What you are asked to do.
Arrange the lines of the rows below as a Markdown table with two columns, No. and Line, numbering each line and skipping any blank ones. Leave the pictures out of your answer.

----------------

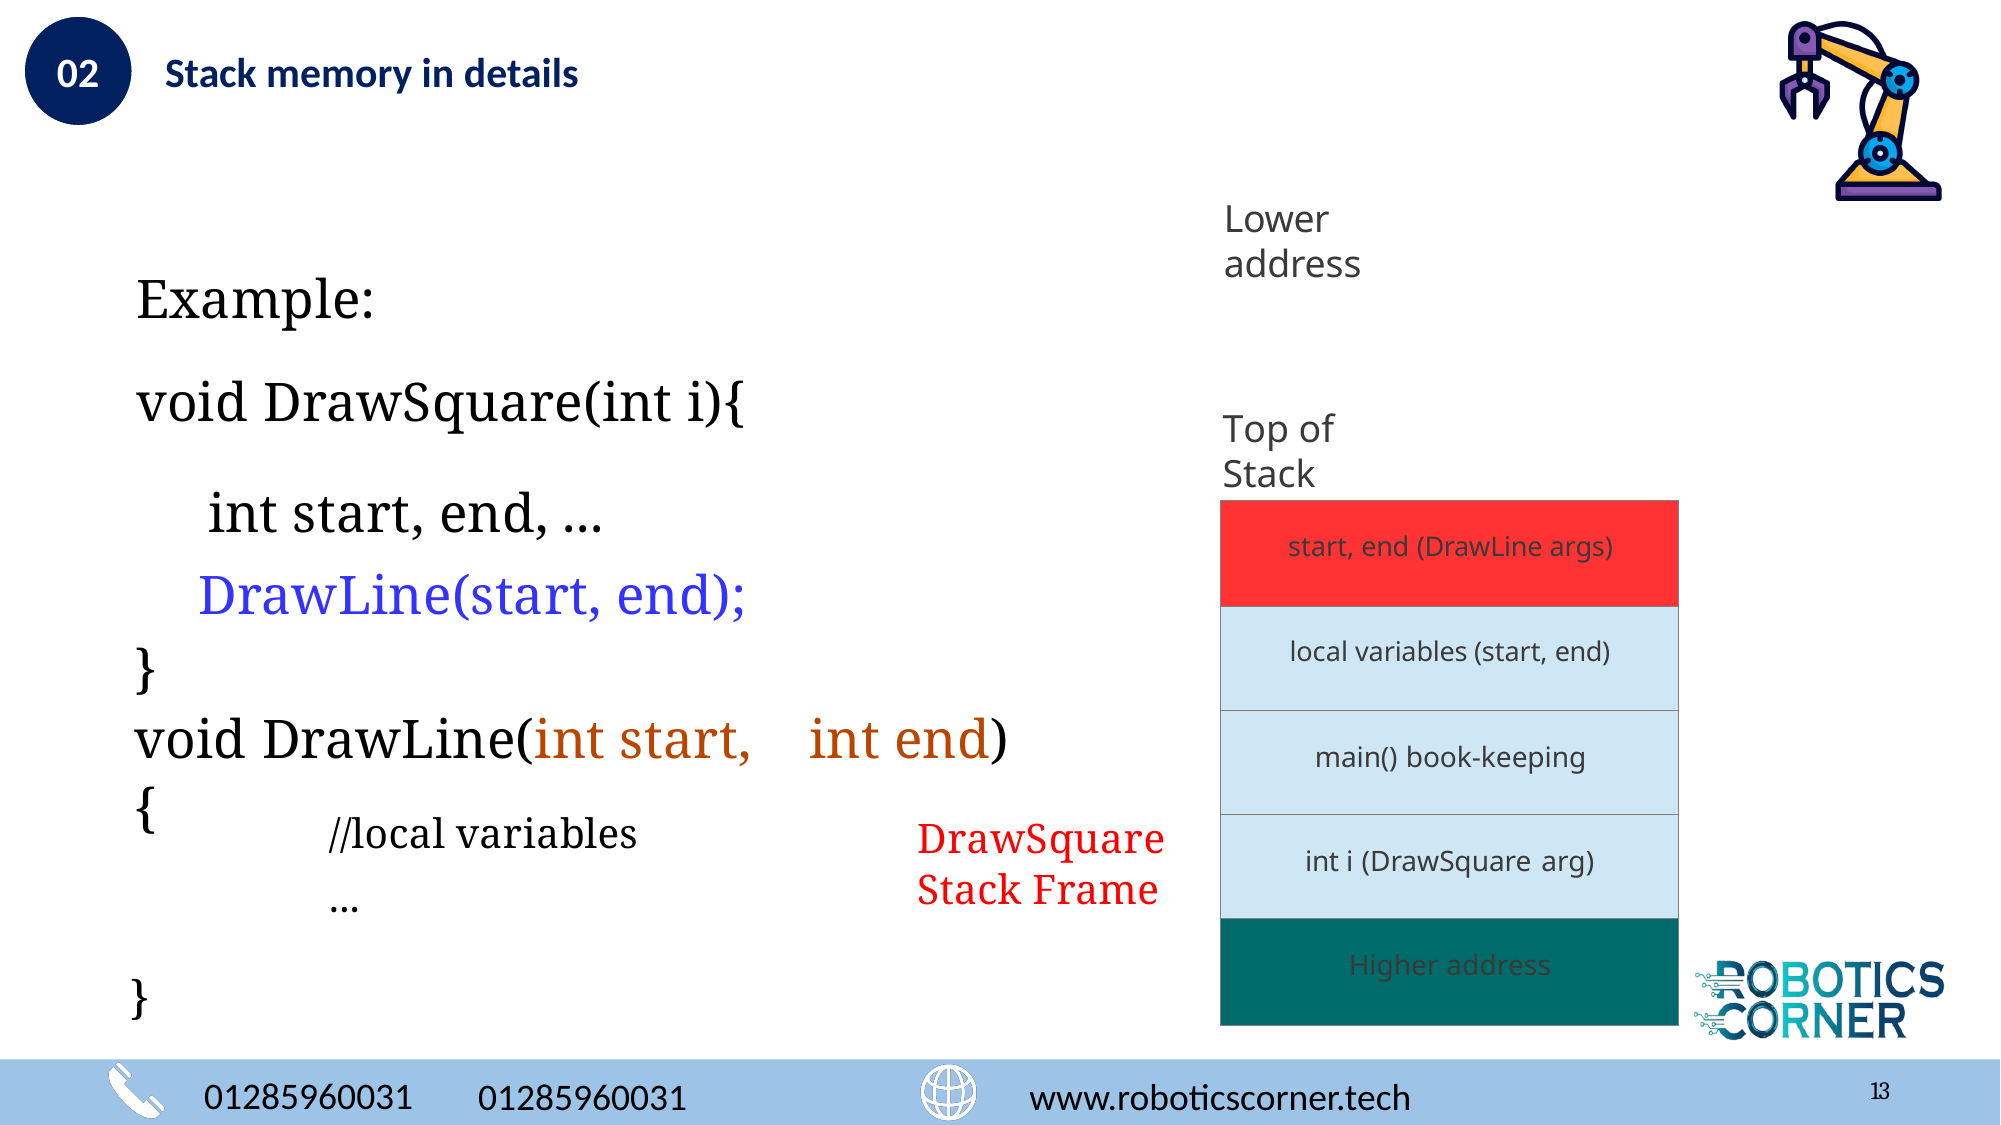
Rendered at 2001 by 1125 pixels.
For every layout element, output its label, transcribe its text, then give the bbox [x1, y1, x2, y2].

text_box { [132, 771, 168, 839]
text_box } [105, 927, 335, 1026]
picture [915, 1059, 981, 1125]
table_cell Higher address [1221, 919, 1678, 1025]
text_box int start, end, ... DrawLine(start, end); [196, 458, 860, 625]
text_box DrawSquare Stack Frame [914, 809, 1186, 913]
table_header start, end (DrawLine args) [1221, 501, 1678, 606]
text_box } void DrawLine(int start, int end) [132, 627, 1140, 770]
picture [103, 1057, 170, 1124]
table_cell main() book-keeping [1221, 711, 1678, 814]
picture [1680, 859, 1953, 1059]
text_box 02 [22, 14, 134, 128]
text_box Top of Stack [1220, 402, 1426, 496]
text_box Example: void DrawSquare(int i){ [134, 225, 904, 433]
picture [1771, 21, 1950, 201]
table_cell int i (DrawSquare arg) [1221, 815, 1678, 918]
text_box Lower address [1221, 192, 1471, 286]
text_box Stack memory in details [150, 38, 622, 103]
text_box //local variables ... [326, 790, 707, 921]
table_cell local variables (start, end) [1221, 607, 1678, 710]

----------------

Solved exercise.
| No. | Line |
|---|---|
| 1 | Rendered at 2001 by 1125 pixels. |
| 2 | For every layout element, output its label, transcribe its text, then give the bbox [x1, y1, x2, y2]. |
| 3 | text_box { [132, 771, 168, 839] |
| 4 | text_box } [105, 927, 335, 1026] |
| 5 | picture [915, 1059, 981, 1125] |
| 6 | table_cell Higher address [1221, 919, 1678, 1025] |
| 7 | text_box int start, end, ... DrawLine(start, end); [196, 458, 860, 625] |
| 8 | text_box DrawSquare Stack Frame [914, 809, 1186, 913] |
| 9 | table_header start, end (DrawLine args) [1221, 501, 1678, 606] |
| 10 | text_box } void DrawLine(int start, int end) [132, 627, 1140, 770] |
| 11 | picture [103, 1057, 170, 1124] |
| 12 | table_cell main() book-keeping [1221, 711, 1678, 814] |
| 13 | picture [1680, 859, 1953, 1059] |
| 14 | text_box 02 [22, 14, 134, 128] |
| 15 | text_box Top of Stack [1220, 402, 1426, 496] |
| 16 | text_box Example: void DrawSquare(int i){ [134, 225, 904, 433] |
| 17 | picture [1771, 21, 1950, 201] |
| 18 | table_cell int i (DrawSquare arg) [1221, 815, 1678, 918] |
| 19 | text_box Lower address [1221, 192, 1471, 286] |
| 20 | text_box Stack memory in details [150, 38, 622, 103] |
| 21 | text_box //local variables ... [326, 790, 707, 921] |
| 22 | table_cell local variables (start, end) [1221, 607, 1678, 710] |